In the effort to tone up, you should not sacrifice weight loss goals. Keep in mind the following tips when you begin strength training to avoid weight gain.
Train at least three times per week. You need at least three training sessions every week if you want to see significant muscle growth. If you are really new at weight training, this can be reduced to two at the start; however, you should increase the number of sessions per week as soon as you are able. If you already have some experience with strength training, you can add more sessions as well.
Dedicate yourself to enough exercise regimens during a week. You cannot expect to build muscles if you are not properly exercising all the time. Therefore, you are going to want to set time aside at least four days out of the week to exercise. This is a great way to make sure that you build the muscles that you have always wanted.
If you’re going to be muscle building, you’re going to need a good schedule planned out. You need to have this because it has everything to do with you building muscle properly. You can’t just workout whenever you want and do whatever you want and expect the correct results. That’s not how muscle building works. You need to know what exercises you are going to do each day, and you need to have a set schedule of workout days and times. Of course, you can change this up from time to time, especially if you need to because of another engagement. No one said you have to be a Nazi about it. However, you must make you you stay organized and keep a schedule with your workout journal.

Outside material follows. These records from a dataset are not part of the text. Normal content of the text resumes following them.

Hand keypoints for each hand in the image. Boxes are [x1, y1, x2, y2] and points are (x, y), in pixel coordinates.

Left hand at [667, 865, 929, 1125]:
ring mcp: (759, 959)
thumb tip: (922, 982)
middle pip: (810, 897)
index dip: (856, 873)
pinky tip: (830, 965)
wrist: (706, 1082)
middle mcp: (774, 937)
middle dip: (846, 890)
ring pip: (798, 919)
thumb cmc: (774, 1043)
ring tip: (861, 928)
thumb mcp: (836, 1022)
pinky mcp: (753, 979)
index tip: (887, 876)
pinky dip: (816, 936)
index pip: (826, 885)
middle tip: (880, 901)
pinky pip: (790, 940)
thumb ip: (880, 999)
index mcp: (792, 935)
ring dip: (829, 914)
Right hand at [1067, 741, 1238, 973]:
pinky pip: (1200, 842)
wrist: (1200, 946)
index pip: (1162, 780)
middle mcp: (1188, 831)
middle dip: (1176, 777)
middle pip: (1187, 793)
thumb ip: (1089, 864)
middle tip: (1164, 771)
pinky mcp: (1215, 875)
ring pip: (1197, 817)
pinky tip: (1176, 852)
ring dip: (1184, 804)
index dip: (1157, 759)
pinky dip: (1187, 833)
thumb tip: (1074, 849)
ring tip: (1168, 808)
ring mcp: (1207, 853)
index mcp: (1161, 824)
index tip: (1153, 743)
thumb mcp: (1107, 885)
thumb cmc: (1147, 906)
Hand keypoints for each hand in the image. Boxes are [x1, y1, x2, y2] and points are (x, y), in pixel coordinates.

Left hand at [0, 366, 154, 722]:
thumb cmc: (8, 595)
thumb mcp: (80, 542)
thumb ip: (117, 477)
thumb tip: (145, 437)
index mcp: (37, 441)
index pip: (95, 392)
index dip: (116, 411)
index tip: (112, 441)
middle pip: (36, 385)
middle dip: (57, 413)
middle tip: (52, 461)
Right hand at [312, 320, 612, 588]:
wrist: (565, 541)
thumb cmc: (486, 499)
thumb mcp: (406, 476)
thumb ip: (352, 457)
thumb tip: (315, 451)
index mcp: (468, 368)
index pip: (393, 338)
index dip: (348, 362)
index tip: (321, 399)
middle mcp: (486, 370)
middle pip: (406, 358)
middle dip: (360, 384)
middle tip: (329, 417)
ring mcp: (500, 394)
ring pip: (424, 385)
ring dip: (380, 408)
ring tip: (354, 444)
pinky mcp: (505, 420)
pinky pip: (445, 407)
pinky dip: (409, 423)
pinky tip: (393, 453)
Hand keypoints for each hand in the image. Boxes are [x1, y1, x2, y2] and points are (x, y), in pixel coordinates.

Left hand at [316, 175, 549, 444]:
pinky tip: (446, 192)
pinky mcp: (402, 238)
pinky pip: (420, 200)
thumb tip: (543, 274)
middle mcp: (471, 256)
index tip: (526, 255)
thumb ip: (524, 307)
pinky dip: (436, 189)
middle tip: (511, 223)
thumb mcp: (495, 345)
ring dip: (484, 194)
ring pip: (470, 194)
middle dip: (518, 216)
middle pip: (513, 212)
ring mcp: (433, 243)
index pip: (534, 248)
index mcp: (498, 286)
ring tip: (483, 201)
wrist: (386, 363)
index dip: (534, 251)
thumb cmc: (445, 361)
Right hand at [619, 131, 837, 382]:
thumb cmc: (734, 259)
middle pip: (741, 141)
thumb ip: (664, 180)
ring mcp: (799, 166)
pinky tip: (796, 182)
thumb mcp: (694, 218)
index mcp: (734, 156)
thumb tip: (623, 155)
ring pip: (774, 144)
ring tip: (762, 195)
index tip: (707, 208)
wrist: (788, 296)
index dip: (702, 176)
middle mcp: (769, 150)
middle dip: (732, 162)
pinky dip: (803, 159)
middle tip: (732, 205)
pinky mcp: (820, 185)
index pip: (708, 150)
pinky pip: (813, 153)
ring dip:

Lift weights four days per week. Many people are overzealous in their attempts to gain muscle and work out almost ever single day. This is a mistake. If you workout too often you will likely lose strength. In order to build muscle mass, you body needs time to rest and recover. Workout very hard, but be sure to give yourself time to recover. Recovery is one of the most important factors in determining whether or not you succeed at reaching your muscle building goals.
Exercise with the utmost intensity. When you only push yourself halfway, you are wasting your current work out time and just delaying the results you want. Give it everything you have got. Since muscles grow when your body is at rest, you are going to get there far more quickly by doing high intensity workouts three non-concurrent days per week than giving token effort on six days.
Getting big muscles and building up your body is not easy, but with hard work and an intelligent plan you can achieve amazing results. Believe in yourself!